:: Dataset excerpts
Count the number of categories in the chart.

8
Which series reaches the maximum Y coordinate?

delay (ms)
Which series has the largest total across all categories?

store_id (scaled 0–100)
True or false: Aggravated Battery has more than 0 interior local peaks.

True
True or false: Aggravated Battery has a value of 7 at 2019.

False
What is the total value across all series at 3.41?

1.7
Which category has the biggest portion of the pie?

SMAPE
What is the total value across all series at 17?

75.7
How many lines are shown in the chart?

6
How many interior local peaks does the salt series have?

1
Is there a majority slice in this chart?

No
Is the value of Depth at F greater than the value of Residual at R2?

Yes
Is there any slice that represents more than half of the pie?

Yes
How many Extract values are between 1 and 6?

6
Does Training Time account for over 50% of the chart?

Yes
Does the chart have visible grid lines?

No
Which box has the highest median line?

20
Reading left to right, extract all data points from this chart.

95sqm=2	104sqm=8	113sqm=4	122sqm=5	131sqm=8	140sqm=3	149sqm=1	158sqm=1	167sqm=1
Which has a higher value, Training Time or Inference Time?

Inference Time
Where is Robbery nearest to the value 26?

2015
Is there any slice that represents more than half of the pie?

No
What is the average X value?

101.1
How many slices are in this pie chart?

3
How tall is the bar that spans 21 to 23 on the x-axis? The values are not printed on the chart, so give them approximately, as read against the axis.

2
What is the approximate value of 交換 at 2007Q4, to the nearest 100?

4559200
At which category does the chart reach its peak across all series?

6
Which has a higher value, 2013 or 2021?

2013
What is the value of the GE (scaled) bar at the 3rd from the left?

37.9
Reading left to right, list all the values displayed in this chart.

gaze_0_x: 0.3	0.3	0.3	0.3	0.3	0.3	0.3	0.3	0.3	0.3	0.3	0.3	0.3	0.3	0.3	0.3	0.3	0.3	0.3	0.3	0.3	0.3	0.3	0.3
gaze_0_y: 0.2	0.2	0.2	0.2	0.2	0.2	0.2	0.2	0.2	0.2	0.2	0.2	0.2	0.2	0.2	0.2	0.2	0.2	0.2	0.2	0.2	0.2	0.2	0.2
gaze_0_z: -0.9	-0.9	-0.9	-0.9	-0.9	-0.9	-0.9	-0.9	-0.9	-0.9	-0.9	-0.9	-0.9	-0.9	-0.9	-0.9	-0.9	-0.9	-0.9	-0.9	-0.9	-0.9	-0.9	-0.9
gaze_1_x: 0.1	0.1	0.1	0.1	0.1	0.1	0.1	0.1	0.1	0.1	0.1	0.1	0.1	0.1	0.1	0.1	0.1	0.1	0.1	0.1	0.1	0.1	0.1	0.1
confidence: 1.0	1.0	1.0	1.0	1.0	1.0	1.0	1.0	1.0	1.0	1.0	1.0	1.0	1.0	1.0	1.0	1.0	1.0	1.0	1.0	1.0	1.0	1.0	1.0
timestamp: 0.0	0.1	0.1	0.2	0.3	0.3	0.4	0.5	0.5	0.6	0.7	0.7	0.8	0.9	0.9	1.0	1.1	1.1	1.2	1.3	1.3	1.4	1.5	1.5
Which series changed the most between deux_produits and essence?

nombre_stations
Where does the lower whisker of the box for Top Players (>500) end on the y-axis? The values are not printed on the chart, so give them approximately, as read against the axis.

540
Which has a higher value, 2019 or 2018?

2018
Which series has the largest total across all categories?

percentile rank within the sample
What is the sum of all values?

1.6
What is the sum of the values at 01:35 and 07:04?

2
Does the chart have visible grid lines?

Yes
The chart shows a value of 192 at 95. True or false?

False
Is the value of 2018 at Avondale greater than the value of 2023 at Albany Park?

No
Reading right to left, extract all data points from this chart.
::::
Rewrite the data, starting at the beginning and ending with the line containing "True or false: Aggravated Battery has a", including that line, so that "Robbery" replaces every "Aggravated Battery" and all else stays the same.

**Response to the exercise**
Count the number of categories in the chart.

8
Which series reaches the maximum Y coordinate?

delay (ms)
Which series has the largest total across all categories?

store_id (scaled 0–100)
True or false: Robbery has more than 0 interior local peaks.

True
True or false: Robbery has a value of 7 at 2019.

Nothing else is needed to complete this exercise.